TASK TO COMPLETE. Copy the text of the listing below word for word, leaving out the pictures.
*** Opening THE INPUT ***
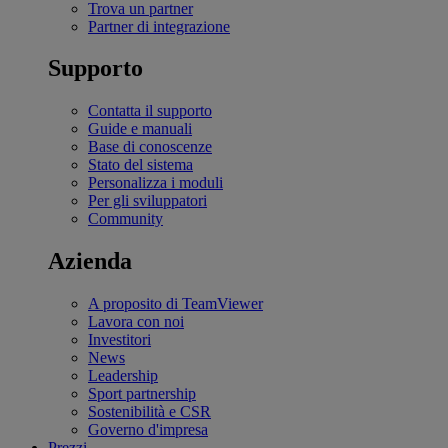
Trova un partner
Partner di integrazione
Supporto
Contatta il supporto
Guide e manuali
Base di conoscenze
Stato del sistema
Personalizza i moduli
Per gli sviluppatori
Community
Azienda
A proposito di TeamViewer
Lavora con noi
Investitori
News
Leadership
Sport partnership
Sostenibilità e CSR
Governo d'impresa
Prezzi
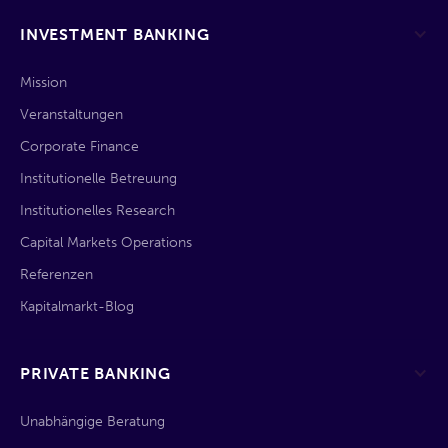
INVESTMENT BANKING
Mission
Veranstaltungen
Corporate Finance
Institutionelle Betreuung
Institutionelles Research
Capital Markets Operations
Referenzen
Kapitalmarkt-Blog
PRIVATE BANKING
Unabhängige Beratung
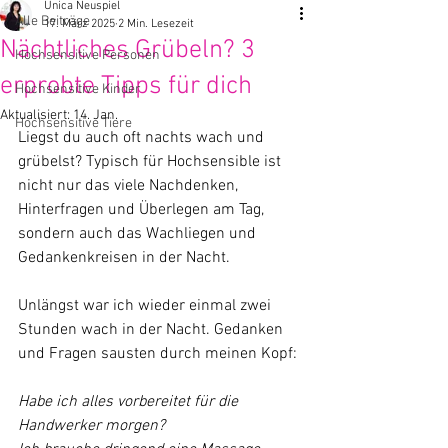
Unica Neuspiel
Alle Beiträge
17. März 2025
2 Min. Lesezeit
Nächtliches Grübeln? 3
Hochsensitive Personen
erprobte Tipps für dich
Hochsensitive Kinder
Aktualisiert:
14. Jan.
Hochsensitive Tiere
Liegst du auch oft nachts wach und 
grübelst? Typisch für Hochsensible ist 
nicht nur das viele Nachdenken, 
Hinterfragen und Überlegen am Tag, 
sondern auch das Wachliegen und 
Gedankenkreisen in der Nacht.
Unlängst war ich wieder einmal zwei 
Stunden wach in der Nacht. Gedanken 
und Fragen sausten durch meinen Kopf:
Habe ich alles vorbereitet für die 
Handwerker morgen?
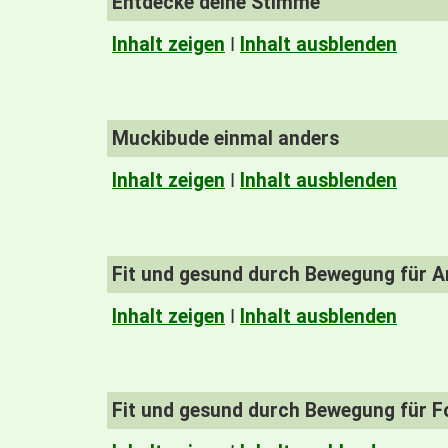
Entdecke deine Stimme
Inhalt zeigen
I
Inhalt ausblenden
Muckibude einmal anders
Inhalt zeigen
I
Inhalt ausblenden
Fit und gesund durch Bewegung für A
Inhalt zeigen
I
Inhalt ausblenden
Fit und gesund durch Bewegung für F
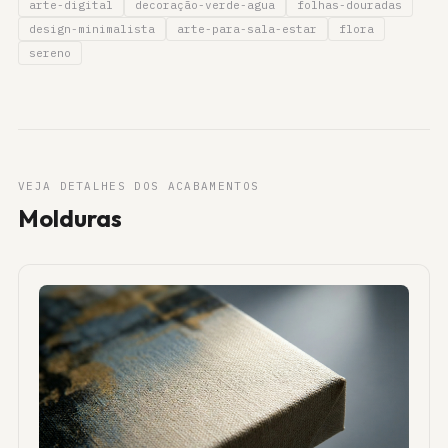
arte-digital
decoração-verde-agua
folhas-douradas
design-minimalista
arte-para-sala-estar
flora
sereno
VEJA DETALHES DOS ACABAMENTOS
Molduras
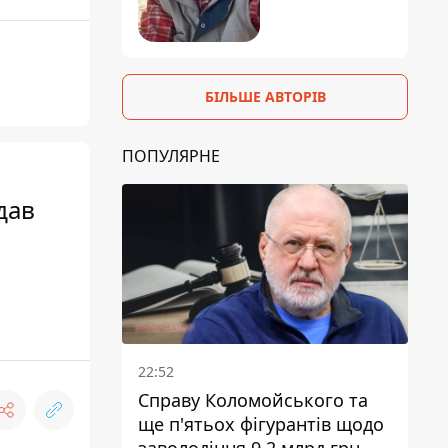
БІЛЬШЕ АВТОРІВ
ПОПУЛЯРНЕ
дав
22:52
Справу Коломойського та
ще п'ятьох фігурантів щодо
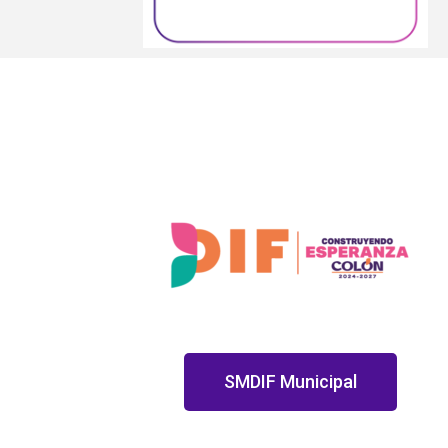
SMDIF Municipal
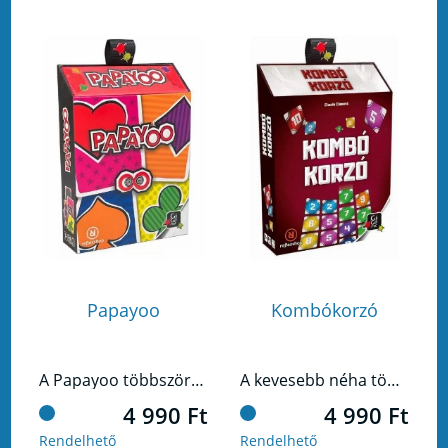
Papayoo
Kombókorzó
A Papayoo többször is csavar a klasszikus kártyajátékokon. Itt van a kör, a káró és társai, de bejön egy 5. szín, amit minden áron el akarunk kerülni.
A kevesebb néha több, a Kombókorzóban pedig ez hatványozottan igaz!
4 990 Ft
4 990 Ft
Rendelhető
Rendelhető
*** Closing THE INPUT ***
RESULT OF THE TASK.
Trova un partner
Partner di integrazione
Supporto
Contatta il supporto
Guide e manuali
Base di conoscenze
Stato del sistema
Personalizza i moduli
Per gli sviluppatori
Community
Azienda
A proposito di TeamViewer
Lavora con noi
Investitori
News
Leadership
Sport partnership
Sostenibilità e CSR
Governo d'impresa
Prezzi
INVESTMENT BANKING
Mission
Veranstaltungen
Corporate Finance
Institutionelle Betreuung
Institutionelles Research
Capital Markets Operations
Referenzen
Kapitalmarkt-Blog
PRIVATE BANKING
Unabhängige Beratung
Unica Neuspiel
Alle Beiträge
17. März 2025
2 Min. Lesezeit
Nächtliches Grübeln? 3
Hochsensitive Personen
erprobte Tipps für dich
Hochsensitive Kinder
Aktualisiert:
14. Jan.
Hochsensitive Tiere
Liegst du auch oft nachts wach und 
grübelst? Typisch für Hochsensible ist 
nicht nur das viele Nachdenken, 
Hinterfragen und Überlegen am Tag, 
sondern auch das Wachliegen und 
Gedankenkreisen in der Nacht.
Unlängst war ich wieder einmal zwei 
Stunden wach in der Nacht. Gedanken 
und Fragen sausten durch meinen Kopf:
Habe ich alles vorbereitet für die 
Handwerker morgen?
Entdecke deine Stimme
Inhalt zeigen
I
Inhalt ausblenden
Muckibude einmal anders
Inhalt zeigen
I
Inhalt ausblenden
Fit und gesund durch Bewegung für A
Inhalt zeigen
I
Inhalt ausblenden
Fit und gesund durch Bewegung für F
arte-digital
decoração-verde-agua
folhas-douradas
design-minimalista
arte-para-sala-estar
flora
sereno
VEJA DETALHES DOS ACABAMENTOS
Molduras
БІЛЬШЕ АВТОРІВ
ПОПУЛЯРНЕ
дав
22:52
Справу Коломойського та
ще п'ятьох фігурантів щодо
SMDIF Municipal
Papayoo
Kombókorzó
A Papayoo többször is csavar a klasszikus kártyajátékokon. Itt van a kör, a káró és társai, de bejön egy 5. szín, amit minden áron el akarunk kerülni.
A kevesebb néha több, a Kombókorzóban pedig ez hatványozottan igaz!
4 990 Ft
4 990 Ft
Rendelhető
Rendelhető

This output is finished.